Stay On Course During Market Volatility
Sayali Shirke / 17 Apr 2025/ Categories: DSIJ_Magazine_Web, DSIJMagazine_App, MF - Expert Guest Column, MF - Expert Guest Column, Mutual Fund
The market volatility can test your patience and perseverance.
Some of the key areas that determine how much success you can achieve as an investor are - how you plan to achieve your investment goals, improve portfolio returns, and maintain a balance between risk and reward. It is heartening to see an ever-increasing number of investors focusing on these aspects through a goal-based investment process. However, it is also true that despite starting their investment process well, a section of the investing public is often guilty of making haphazard investment decisions whenever they are faced with market volatility. Needless to say, they often pay a heavy price for this in the long run. If you are looking to achieve consistent investment success, here's what you mustn't do. [EasyDNNnews:PaidContentStart]
Panicking during market volatility - The market volatility can test your patience and perseverance. Investors, who are relatively new to investing in equities, often panic and end up making some abrupt investment decisions. This is not to say that you should ignore market volatility. The key is how you react to the market volatility, which incidentally is a natural phenomenon. Remember, any panic decision in such a situation can impact your asset allocation and the ability of your portfolio to deliver the desired results over the defined time horizon.

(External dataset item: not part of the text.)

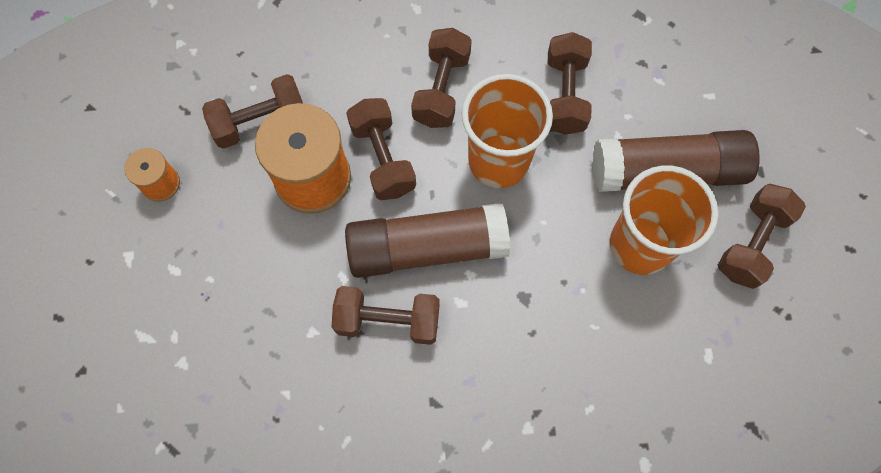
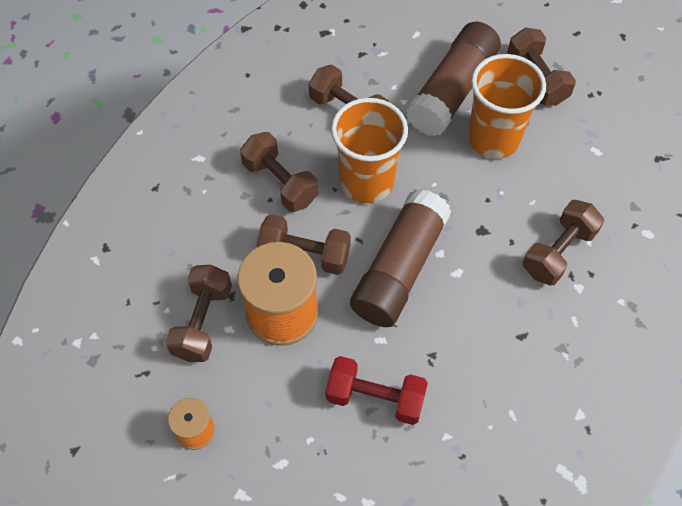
camera: 55 degrees left, 10 degrees down
brown dumbbell [332,286,440,345] -> brown dumbbell moved to [523,200,604,286]
none -> red dumbbell [325,356,428,425]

Experienced investors know that it is quite normal for the stock market to go up and down during certain time periods. Therefore, while a seasoned investor may take volatility in his stride, a new investor could get tempted to react in a manner that may be detrimental to his fortunes. Remember, if you remain invested and continue your investments uninterruptedly, you minimize your chances of missing out on the sudden rallies in the market.
Looking at the portfolio valuations every day - Despite committing to invest for the long-term in equity funds, one can get into the habit of looking at the portfolio valuations every day. This impacts one's psyche in different ways depending upon the market conditions. When the stock market does well, you may feel like putting more and more money into equities which can create an imbalance in your portfolio and expose you to higher risks. Similarly, when you look at your portfolios on a daily basis in a falling market, it can create self-doubts in your mind and you may either feel the urge to exit from your equity investments or stop investing. Therefore, while monitoring the progress of the portfolio is important, doing it on a daily basis doesn't help and hence must be avoided.
Timing the market - A falling market can often tempt you to make a quick buck. In reality, this can be quite a risky investment strategy as it is extremely difficult, if not impossible, to predict short-term market movements. Similarly, any attempt to book profit in a rising market, with an intent to reinvest during a fall in the market in the near future, can backfire. Remember, even full-time professionals like fund managers find it difficult to time the market successfully on a consistent basis. Of course, if you have an investible surplus that can be put aside for the longer-term, it can be invested as a combination of lump sum and systematic investing through STP.
Shifting focus from goals - A goal-based investment process makes you better equipped to tackle the vagaries of the stock market, as compared to someone who doesn't have an investment plan in place. The best thing about following a goal-based investment process is that it helps you decide and maintain your asset allocation at all times.
Considering that asset allocation helps you determine the level of risk in your portfolio as well as the kind of return you can expect from it, you mustn't shift your focus from your goals. Remember, continuing your investment process uninterruptedly ensures that you benefit from averaging and maintain the desired balance between risk and reward.